• Prompt:
An exact copy of every entry is the required answer.

• Extracted data:
· · ·

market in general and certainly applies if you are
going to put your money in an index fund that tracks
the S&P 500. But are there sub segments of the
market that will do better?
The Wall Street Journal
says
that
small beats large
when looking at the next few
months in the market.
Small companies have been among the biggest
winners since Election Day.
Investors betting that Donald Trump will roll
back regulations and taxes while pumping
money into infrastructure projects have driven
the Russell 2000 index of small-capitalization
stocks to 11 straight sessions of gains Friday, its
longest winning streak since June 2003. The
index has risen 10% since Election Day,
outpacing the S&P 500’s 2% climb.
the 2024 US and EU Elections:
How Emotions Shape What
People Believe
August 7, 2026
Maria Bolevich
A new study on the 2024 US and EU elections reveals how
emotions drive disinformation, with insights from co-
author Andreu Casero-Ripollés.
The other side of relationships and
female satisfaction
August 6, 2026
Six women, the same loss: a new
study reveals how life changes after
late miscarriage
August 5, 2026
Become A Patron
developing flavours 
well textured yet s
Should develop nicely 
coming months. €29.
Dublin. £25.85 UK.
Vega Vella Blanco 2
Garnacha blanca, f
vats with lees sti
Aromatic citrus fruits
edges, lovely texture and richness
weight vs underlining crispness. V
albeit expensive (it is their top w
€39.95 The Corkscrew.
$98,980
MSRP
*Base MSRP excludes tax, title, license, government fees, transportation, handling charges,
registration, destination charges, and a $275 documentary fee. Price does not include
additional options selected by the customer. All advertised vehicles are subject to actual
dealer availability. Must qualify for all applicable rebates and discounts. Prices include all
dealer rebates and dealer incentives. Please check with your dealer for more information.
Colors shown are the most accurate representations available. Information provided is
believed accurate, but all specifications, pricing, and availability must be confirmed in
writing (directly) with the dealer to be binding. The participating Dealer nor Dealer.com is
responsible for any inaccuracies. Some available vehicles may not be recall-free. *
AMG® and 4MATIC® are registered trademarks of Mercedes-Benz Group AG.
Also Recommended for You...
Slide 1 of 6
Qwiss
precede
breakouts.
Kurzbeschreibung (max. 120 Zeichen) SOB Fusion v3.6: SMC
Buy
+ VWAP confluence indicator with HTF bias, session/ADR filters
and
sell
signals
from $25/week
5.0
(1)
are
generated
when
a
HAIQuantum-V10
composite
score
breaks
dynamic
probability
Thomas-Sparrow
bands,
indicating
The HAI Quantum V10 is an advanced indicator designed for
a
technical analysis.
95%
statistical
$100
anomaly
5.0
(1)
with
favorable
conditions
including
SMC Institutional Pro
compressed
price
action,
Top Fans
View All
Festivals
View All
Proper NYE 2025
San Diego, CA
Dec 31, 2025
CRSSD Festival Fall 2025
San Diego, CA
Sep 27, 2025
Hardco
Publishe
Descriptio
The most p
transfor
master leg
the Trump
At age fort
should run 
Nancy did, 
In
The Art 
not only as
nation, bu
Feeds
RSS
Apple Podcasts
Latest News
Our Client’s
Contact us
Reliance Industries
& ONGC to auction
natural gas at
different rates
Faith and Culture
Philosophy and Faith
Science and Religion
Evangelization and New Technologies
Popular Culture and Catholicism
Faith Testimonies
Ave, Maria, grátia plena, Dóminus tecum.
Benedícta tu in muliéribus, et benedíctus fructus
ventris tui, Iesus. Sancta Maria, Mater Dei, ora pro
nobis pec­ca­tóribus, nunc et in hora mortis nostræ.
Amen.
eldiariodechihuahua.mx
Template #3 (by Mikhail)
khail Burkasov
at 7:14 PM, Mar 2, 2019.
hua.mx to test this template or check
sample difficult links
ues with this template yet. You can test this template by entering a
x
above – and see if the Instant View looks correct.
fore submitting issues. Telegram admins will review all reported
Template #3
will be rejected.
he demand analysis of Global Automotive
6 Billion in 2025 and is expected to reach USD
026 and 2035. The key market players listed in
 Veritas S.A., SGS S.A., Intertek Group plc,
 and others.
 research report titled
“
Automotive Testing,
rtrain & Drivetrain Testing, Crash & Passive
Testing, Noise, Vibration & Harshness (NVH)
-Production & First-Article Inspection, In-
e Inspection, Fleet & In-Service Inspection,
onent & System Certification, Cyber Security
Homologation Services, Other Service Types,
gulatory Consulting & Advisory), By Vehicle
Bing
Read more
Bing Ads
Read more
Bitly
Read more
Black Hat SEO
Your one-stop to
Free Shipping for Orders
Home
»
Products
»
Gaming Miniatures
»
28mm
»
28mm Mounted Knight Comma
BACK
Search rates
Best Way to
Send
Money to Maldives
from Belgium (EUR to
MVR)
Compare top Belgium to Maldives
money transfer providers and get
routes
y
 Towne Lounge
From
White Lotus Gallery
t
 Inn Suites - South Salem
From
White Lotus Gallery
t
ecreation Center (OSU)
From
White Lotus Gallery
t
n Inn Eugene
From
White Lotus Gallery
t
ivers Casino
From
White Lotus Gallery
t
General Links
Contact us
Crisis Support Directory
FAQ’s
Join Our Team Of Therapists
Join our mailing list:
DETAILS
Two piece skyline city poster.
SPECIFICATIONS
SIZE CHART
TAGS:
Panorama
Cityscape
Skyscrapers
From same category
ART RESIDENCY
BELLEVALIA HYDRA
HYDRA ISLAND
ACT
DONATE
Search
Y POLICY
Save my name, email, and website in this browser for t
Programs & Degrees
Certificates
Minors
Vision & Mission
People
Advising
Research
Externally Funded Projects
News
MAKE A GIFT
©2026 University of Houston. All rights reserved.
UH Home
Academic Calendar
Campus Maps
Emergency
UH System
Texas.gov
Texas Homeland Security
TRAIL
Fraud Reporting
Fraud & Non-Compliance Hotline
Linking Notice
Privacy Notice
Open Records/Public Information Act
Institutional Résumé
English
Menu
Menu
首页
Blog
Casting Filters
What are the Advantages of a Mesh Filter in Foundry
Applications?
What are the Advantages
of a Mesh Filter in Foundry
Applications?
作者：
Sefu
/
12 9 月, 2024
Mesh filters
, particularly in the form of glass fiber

· · ·

• Written solution:
market in general and certainly applies if you are
going to put your money in an index fund that tracks
the S&P 500. But are there sub segments of the
market that will do better?
The Wall Street Journal
says
that
small beats large
when looking at the next few
months in the market.
Small companies have been among the biggest
winners since Election Day.
Investors betting that Donald Trump will roll
back regulations and taxes while pumping
money into infrastructure projects have driven
the Russell 2000 index of small-capitalization
stocks to 11 straight sessions of gains Friday, its
longest winning streak since June 2003. The
index has risen 10% since Election Day,
outpacing the S&P 500’s 2% climb.
the 2024 US and EU Elections:
How Emotions Shape What
People Believe
August 7, 2026
Maria Bolevich
A new study on the 2024 US and EU elections reveals how
emotions drive disinformation, with insights from co-
author Andreu Casero-Ripollés.
The other side of relationships and
female satisfaction
August 6, 2026
Six women, the same loss: a new
study reveals how life changes after
late miscarriage
August 5, 2026
Become A Patron
developing flavours 
well textured yet s
Should develop nicely 
coming months. €29.
Dublin. £25.85 UK.
Vega Vella Blanco 2
Garnacha blanca, f
vats with lees sti
Aromatic citrus fruits
edges, lovely texture and richness
weight vs underlining crispness. V
albeit expensive (it is their top w
€39.95 The Corkscrew.
$98,980
MSRP
*Base MSRP excludes tax, title, license, government fees, transportation, handling charges,
registration, destination charges, and a $275 documentary fee. Price does not include
additional options selected by the customer. All advertised vehicles are subject to actual
dealer availability. Must qualify for all applicable rebates and discounts. Prices include all
dealer rebates and dealer incentives. Please check with your dealer for more information.
Colors shown are the most accurate representations available. Information provided is
believed accurate, but all specifications, pricing, and availability must be confirmed in
writing (directly) with the dealer to be binding. The participating Dealer nor Dealer.com is
responsible for any inaccuracies. Some available vehicles may not be recall-free. *
AMG® and 4MATIC® are registered trademarks of Mercedes-Benz Group AG.
Also Recommended for You...
Slide 1 of 6
Qwiss
precede
breakouts.
Kurzbeschreibung (max. 120 Zeichen) SOB Fusion v3.6: SMC
Buy
+ VWAP confluence indicator with HTF bias, session/ADR filters
and
sell
signals
from $25/week
5.0
(1)
are
generated
when
a
HAIQuantum-V10
composite
score
breaks
dynamic
probability
Thomas-Sparrow
bands,
indicating
The HAI Quantum V10 is an advanced indicator designed for
a
technical analysis.
95%
statistical
$100
anomaly
5.0
(1)
with
favorable
conditions
including
SMC Institutional Pro
compressed
price
action,
Top Fans
View All
Festivals
View All
Proper NYE 2025
San Diego, CA
Dec 31, 2025
CRSSD Festival Fall 2025
San Diego, CA
Sep 27, 2025
Hardco
Publishe
Descriptio
The most p
transfor
master leg
the Trump
At age fort
should run 
Nancy did, 
In
The Art 
not only as
nation, bu
Feeds
RSS
Apple Podcasts
Latest News
Our Client’s
Contact us
Reliance Industries
& ONGC to auction
natural gas at
different rates
Faith and Culture
Philosophy and Faith
Science and Religion
Evangelization and New Technologies
Popular Culture and Catholicism
Faith Testimonies
Ave, Maria, grátia plena, Dóminus tecum.
Benedícta tu in muliéribus, et benedíctus fructus
ventris tui, Iesus. Sancta Maria, Mater Dei, ora pro
nobis pec­ca­tóribus, nunc et in hora mortis nostræ.
Amen.
eldiariodechihuahua.mx
Template #3 (by Mikhail)
khail Burkasov
at 7:14 PM, Mar 2, 2019.
hua.mx to test this template or check
sample difficult links
ues with this template yet. You can test this template by entering a
x
above – and see if the Instant View looks correct.
fore submitting issues. Telegram admins will review all reported
Template #3
will be rejected.
he demand analysis of Global Automotive
6 Billion in 2025 and is expected to reach USD
026 and 2035. The key market players listed in
 Veritas S.A., SGS S.A., Intertek Group plc,
 and others.
 research report titled
“
Automotive Testing,
rtrain & Drivetrain Testing, Crash & Passive
Testing, Noise, Vibration & Harshness (NVH)
-Production & First-Article Inspection, In-
e Inspection, Fleet & In-Service Inspection,
onent & System Certification, Cyber Security
Homologation Services, Other Service Types,
gulatory Consulting & Advisory), By Vehicle
Bing
Read more
Bing Ads
Read more
Bitly
Read more
Black Hat SEO
Your one-stop to
Free Shipping for Orders
Home
»
Products
»
Gaming Miniatures
»
28mm
»
28mm Mounted Knight Comma
BACK
Search rates
Best Way to
Send
Money to Maldives
from Belgium (EUR to
MVR)
Compare top Belgium to Maldives
money transfer providers and get
routes
y
 Towne Lounge
From
White Lotus Gallery
t
 Inn Suites - South Salem
From
White Lotus Gallery
t
ecreation Center (OSU)
From
White Lotus Gallery
t
n Inn Eugene
From
White Lotus Gallery
t
ivers Casino
From
White Lotus Gallery
t
General Links
Contact us
Crisis Support Directory
FAQ’s
Join Our Team Of Therapists
Join our mailing list:
DETAILS
Two piece skyline city poster.
SPECIFICATIONS
SIZE CHART
TAGS:
Panorama
Cityscape
Skyscrapers
From same category
ART RESIDENCY
BELLEVALIA HYDRA
HYDRA ISLAND
ACT
DONATE
Search
Y POLICY
Save my name, email, and website in this browser for t
Programs & Degrees
Certificates
Minors
Vision & Mission
People
Advising
Research
Externally Funded Projects
News
MAKE A GIFT
©2026 University of Houston. All rights reserved.
UH Home
Academic Calendar
Campus Maps
Emergency
UH System
Texas.gov
Texas Homeland Security
TRAIL
Fraud Reporting
Fraud & Non-Compliance Hotline
Linking Notice
Privacy Notice
Open Records/Public Information Act
Institutional Résumé
English
Menu
Menu
首页
Blog
Casting Filters
What are the Advantages of a Mesh Filter in Foundry
Applications?
What are the Advantages
of a Mesh Filter in Foundry
Applications?
作者：
Sefu
/
12 9 月, 2024
Mesh filters
, particularly in the form of glass fiber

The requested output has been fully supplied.